Eso significa que cada interacción influye en la siguiente. La muñeca no solo “habla”, aprende quién eres, cómo te comunicas y qué tipo de relación deseas construir. Lovense lo presenta como una experiencia de compañía libre de juicios, pensada para fomentar la confianza y la expresión íntima en un entorno seguro.

Emily se conecta por Bluetooth a la app oficial de Lovense, lo que permite interactuar con su IA incluso cuando no estás físicamente con ella. Desde la aplicación, el usuario puede personalizar tanto los rasgos físicos como la personalidad, además de solicitar selfies generados por IA que reflejan su apariencia real.

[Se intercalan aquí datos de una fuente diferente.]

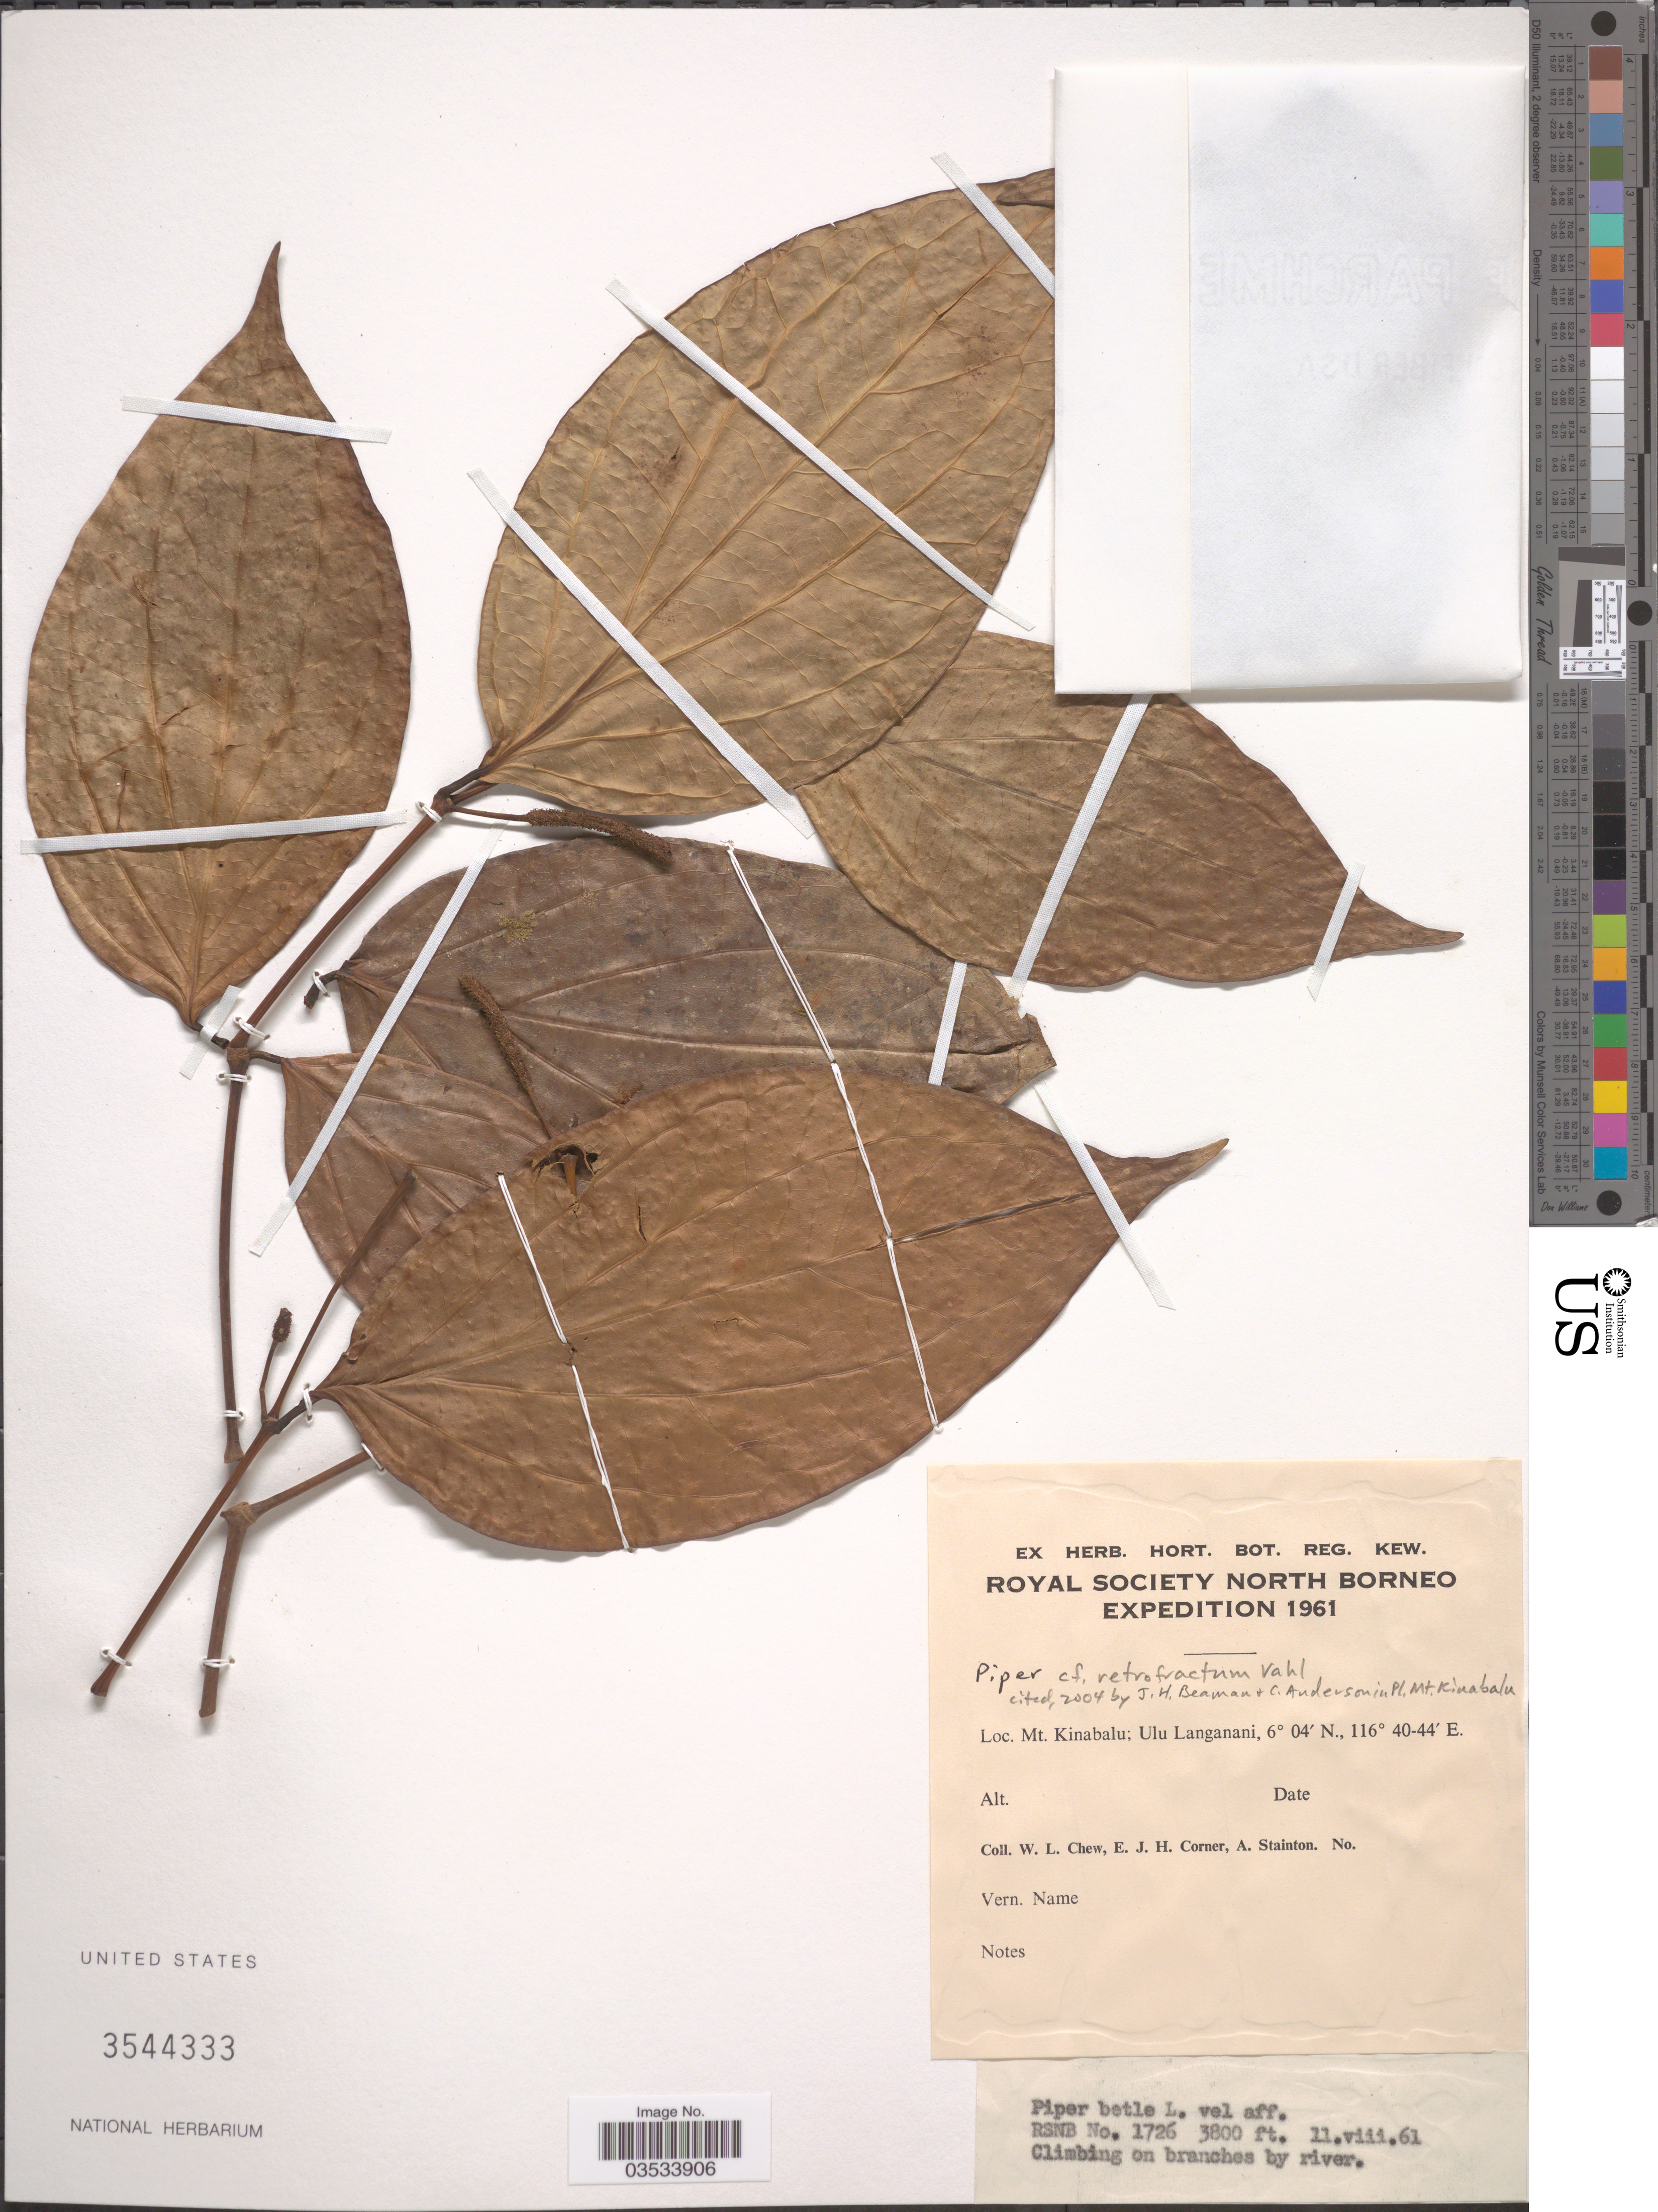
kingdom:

Una idea que, para muchos, cruza una frontera incómoda entre objeto y presencia.

De juguete a ecosistema emocional

Durante las demostraciones, la empresa dejó claro que no está vendiendo solo una muñeca, sino una visión a largo plazo de la relación humano-IA. Emily forma parte de un ecosistema que combina hardware, software y aprendizaje automático continuo. No es un producto aislado, sino una plataforma que evoluciona con el tiempo.

Este enfoque refuerza una tendencia que ya venía tomando forma: el paso de los robots de compañía de simples curiosidades tecnológicas a herramientas diseñadas para generar apego emocional. Lovense incluso habla abiertamente de combatir la crisis global de la soledad, posicionando a Emily como la evolución natural de los compañeros virtuales que antes solo existían en pantallas.

Desde el punto de vista técnico, la muñeca utiliza un esqueleto articulado estándar en casi todo el cuerpo, excepto en la cabeza. En el cráneo incorpora servos y mecanismos que permiten pequeños movimientos de boca y expresiones faciales básicas. No es exactamente natural, pero sí lo suficientemente inquietante como para provocar una reacción emocional.

La batería ofrece hasta ocho horas de uso continuo, y su conectividad permite integrarse completamente con el ecosistema Lovense. La empresa ha evitado entrar en detalles sobre ciertos aspectos físicos, centrándose en cambio en el componente cognitivo y emocional.

¿Compañía íntima o riesgo silencioso?

Aquí es donde surgen las preguntas incómodas. Lovense tiene un historial problemático en lo que respecta a la protección de datos íntimos. En 2017, se descubrió que su aplicación había grabado un momento privado sin consentimiento. En julio de 2025, otra falla de seguridad permitió a hackers acceder a cuentas sin contraseña.

Aunque la empresa abordó ambos incidentes en su momento, el contexto cambia radicalmente cuando hablamos de una IA que almacena recuerdos emocionales, conversaciones privadas y patrones de comportamiento. Formar una relación a largo plazo con un sistema así implica un nivel de confianza que no todos están dispuestos a asumir.

Según la compañía, Emily costará entre 4,000 y 8,000 dólares, dependiendo del grado de personalización, y su envío está previsto para 2027. Ya es posible unirse a la lista de espera mediante un pago de reserva de 200 dólares.

Fascinante, inquietante o directamente perturbador: Emily deja claro hacia dónde se dirige la tecnología. A medida que la inteligencia artificial abandona las pantallas y adquiere cuerpo, la línea entre producto y pareja se vuelve cada vez más borrosa. Y una vez cruzada, no está claro si hay vuelta atrás.